3. Call `alloc_track::thread_report()` or `alloc_track::backtrace_report()` to generate a report. Note that `backtrace_report` requires the `backtrace` feature and the `BacktraceMode::Short` or `BacktraceMode::Full` flag to be passed to `AllocTrack::new`.

## Performance

In `BacktraceMode::None` or without the `backtrace` feature enabled, the thread memory profiling is reasonably performant. It is not something you would want to run in a production environment though, so feature-gating is a good idea.

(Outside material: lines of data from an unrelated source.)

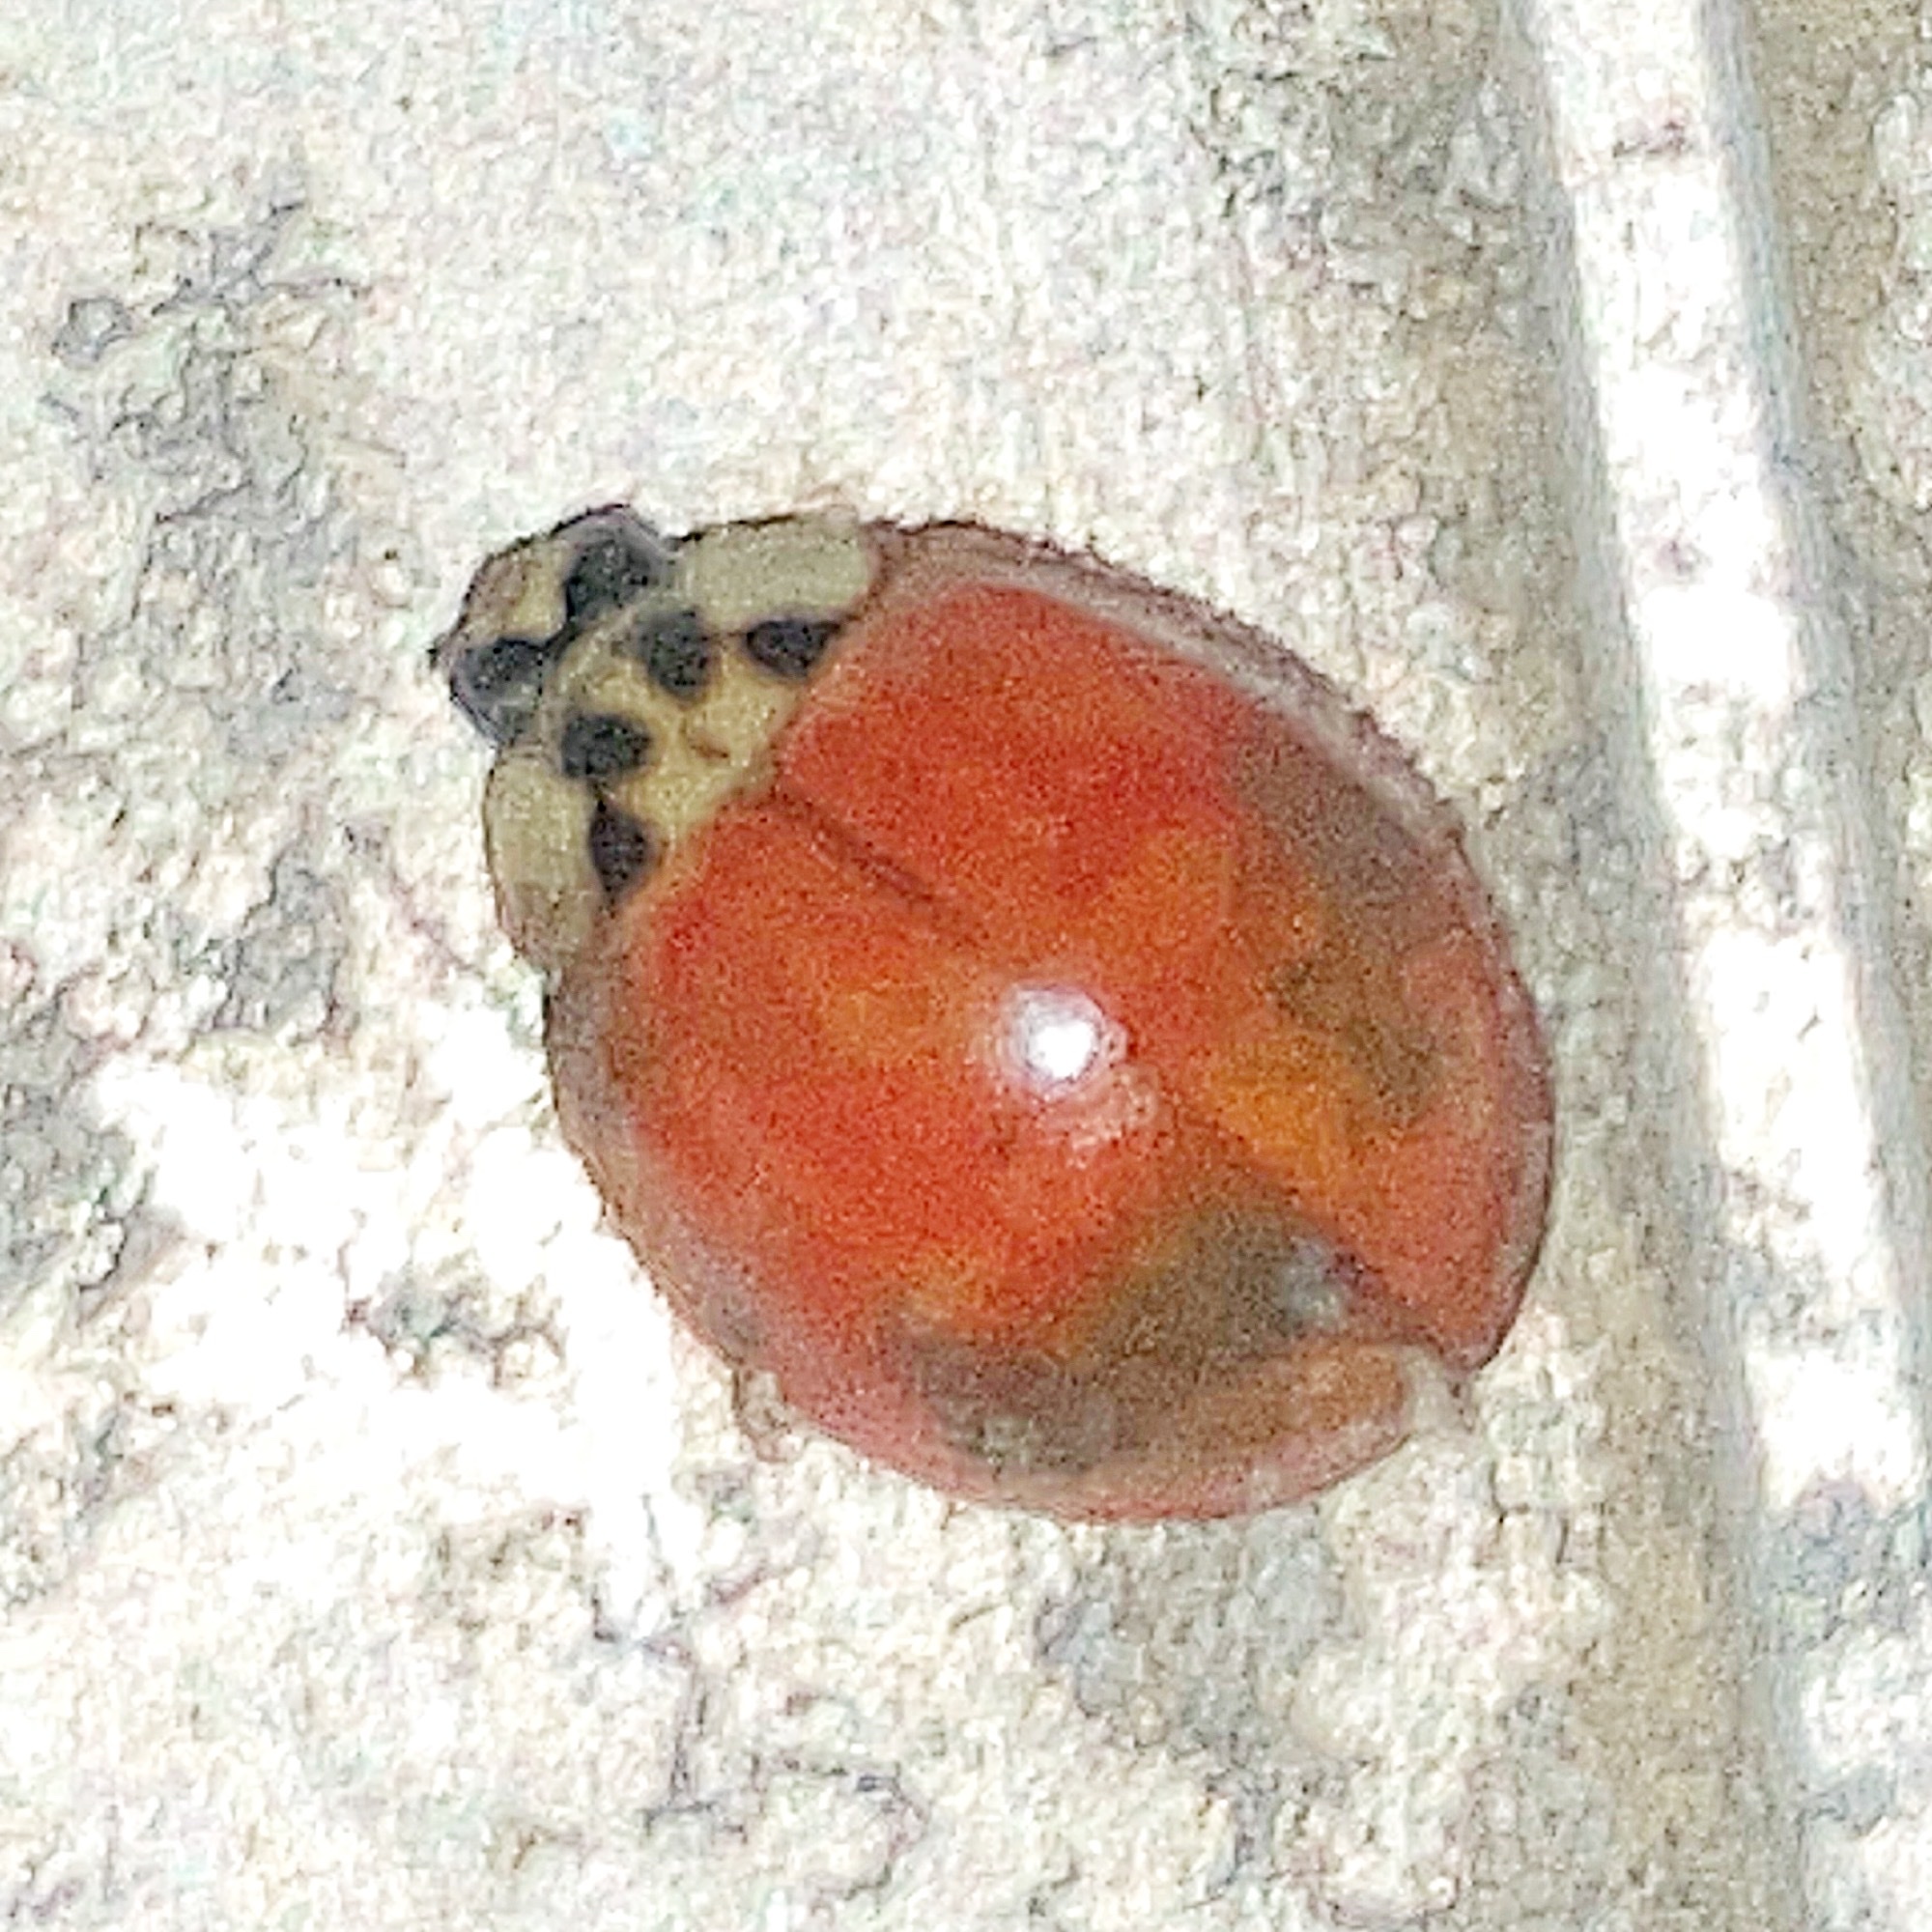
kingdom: Animalia
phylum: Arthropoda
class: Insecta
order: Coleoptera
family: Coccinellidae
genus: Harmonia
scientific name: Harmonia axyridis
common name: Harlequin ladybird
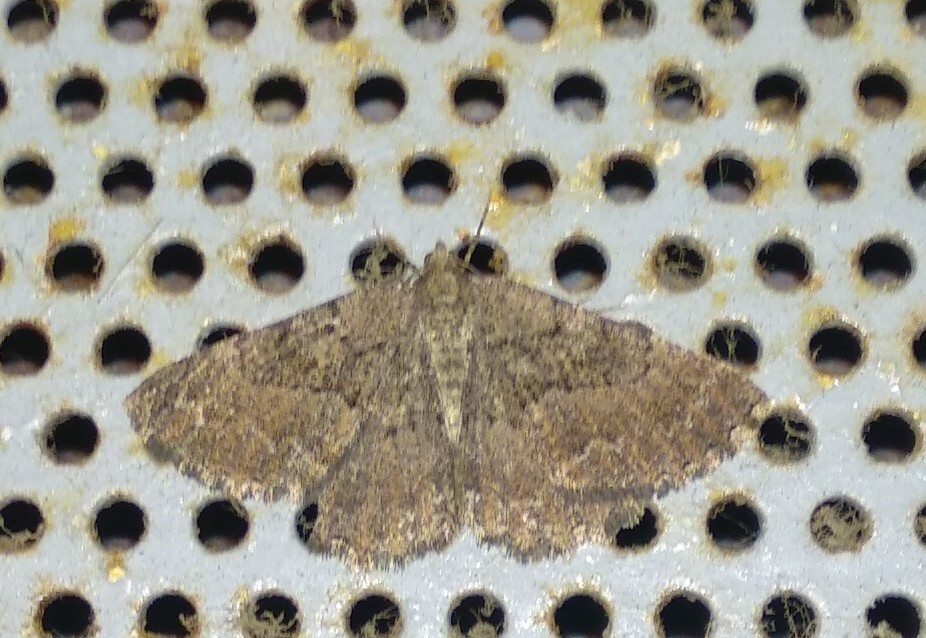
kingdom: Animalia
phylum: Arthropoda
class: Insecta
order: Lepidoptera
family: Geometridae
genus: Selidosema
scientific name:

When backtrace logging is enabled, the performance will degrade substantially depending on the number of allocations and stack depth. Symbol resolution is delaying, but a lot of allocations means a lot of backtraces. `backtrace_report` takes a single argument, which is a filter for individual backtrace records. Filtering out uninteresting backtraces is both easier to read, and substantially faster to generate a report as symbol resolution can be skipped. See `examples/example.rs` for an example.

## Real World Example

At LeakSignal, we had extreme memory segmentation in a high-bandwidth/high-concurrency gRPC service. We suspected a known hyper issue with high concurrency, but needed to confirm the cause and fix the issue ASAP. Existing tooling (bpftrace, valgrind) wasn't able to give us a concrete cause. I had created a prototype of this project back in 2019 or so, and it's time had come to shine. In a staging environment, I added an HTTP endpoint to generate a thread and backtrace report. I was able to identify a location where a large multi-allocation object was being cloned and dropped very often. A quick fix there solved our memory segmentation issue.